== Segment start ==

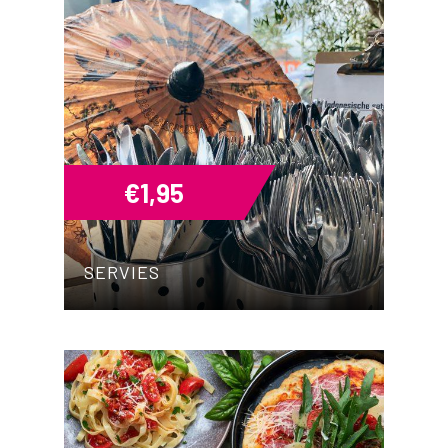
€
1,95
SERVIES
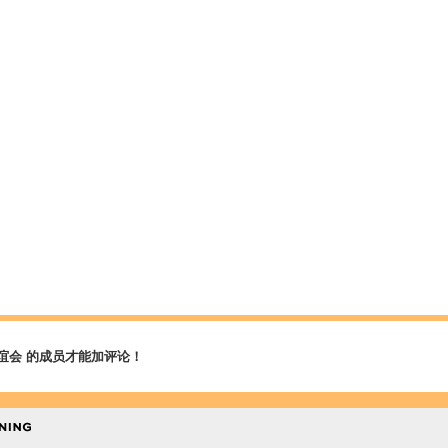
谊会 的成员才能加评论！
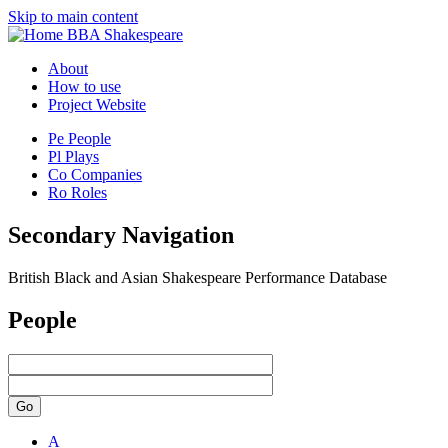
Skip to main content
BBA Shakespeare
About
How to use
Project Website
Pe
People
Pl
Plays
Co
Companies
Ro
Roles
Secondary Navigation
British Black and Asian Shakespeare Performance Database
People
Go
A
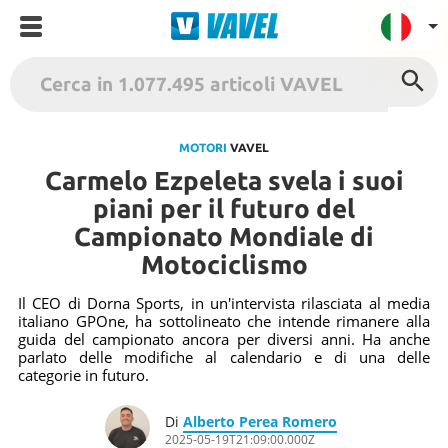
VAVEL Italia
USA
MOTORI
VAVEL
Carmelo Ezpeleta svela i suoi
UK
piani per il futuro del
Spagna
Campionato Mondiale di
México
Motociclismo
Argentina
Il CEO di Dorna Sports, in un'intervista rilasciata al media
Colombia
italiano GPOne, ha sottolineato che intende rimanere alla
Brasile
guida del campionato ancora per diversi anni. Ha anche
parlato delle modifiche al calendario e di una delle
Francia
categorie in futuro.
Contatto
Di
Alberto Perea Romero
Termini
2025-05-19T21:09:00.000Z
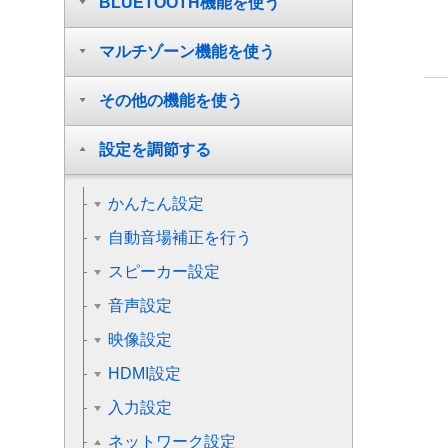
BLUETOOTH機能を使う
マルチゾーン機能を使う
その他の機能を使う
設定を調節する
かんたん設定
自動音場補正を行う
スピーカー設定
音声設定
映像設定
HDMI設定
入力設定
ネットワーク設定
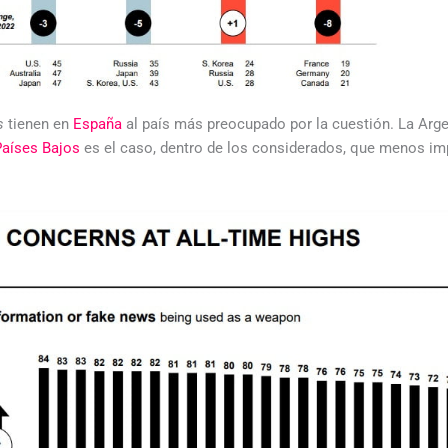
ws
tienen en
España
al país más preocupado por la cuestión. La Arge
Países Bajos
es el caso, dentro de los considerados, que menos imp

== Segment end ==

* What you will do
Rewrite every line of text in the material above as a Markdown table with the columns No. and Text, numbering the rows in order and leaving out blank lines. Do not include the pictures in the answer.

* Task result
| No. | Text |
|---|---|
| 1 | € |
| 2 | 1,95 |
| 3 | SERVIES |
| 4 | 谊会 的成员才能加评论！ |
| 5 | Skip to main content |
| 6 | BBA Shakespeare |
| 7 | About |
| 8 | How to use |
| 9 | Project Website |
| 10 | Pe |
| 11 | People |
| 12 | Pl |
| 13 | Plays |
| 14 | Co |
| 15 | Companies |
| 16 | Ro |
| 17 | Roles |
| 18 | Secondary Navigation |
| 19 | British Black and Asian Shakespeare Performance Database |
| 20 | People |
| 21 | Go |
| 22 | A |
| 23 | VAVEL Italia |
| 24 | USA |
| 25 | MOTORI |
| 26 | VAVEL |
| 27 | Carmelo Ezpeleta svela i suoi |
| 28 | UK |
| 29 | piani per il futuro del |
| 30 | Spagna |
| 31 | Campionato Mondiale di |
| 32 | México |
| 33 | Motociclismo |
| 34 | Argentina |
| 35 | Il CEO di Dorna Sports, in un'intervista rilasciata al media |
| 36 | Colombia |
| 37 | italiano GPOne, ha sottolineato che intende rimanere alla |
| 38 | Brasile |
| 39 | guida del campionato ancora per diversi anni. Ha anche |
| 40 | parlato delle modifiche al calendario e di una delle |
| 41 | Francia |
| 42 | categorie in futuro. |
| 43 | Contatto |
| 44 | Di |
| 45 | Alberto Perea Romero |
| 46 | Termini |
| 47 | 2025-05-19T21:09:00.000Z |
| 48 | BLUETOOTH機能を使う |
| 49 | マルチゾーン機能を使う |
| 50 | その他の機能を使う |
| 51 | 設定を調節する |
| 52 | かんたん設定 |
| 53 | 自動音場補正を行う |
| 54 | スピーカー設定 |
| 55 | 音声設定 |
| 56 | 映像設定 |
| 57 | HDMI設定 |
| 58 | 入力設定 |
| 59 | ネットワーク設定 |
| 60 | ws |
| 61 | tienen en |
| 62 | España |
| 63 | al país más preocupado por la cuestión. La Arge |
| 64 | Países Bajos |
| 65 | es el caso, dentro de los considerados, que menos imp |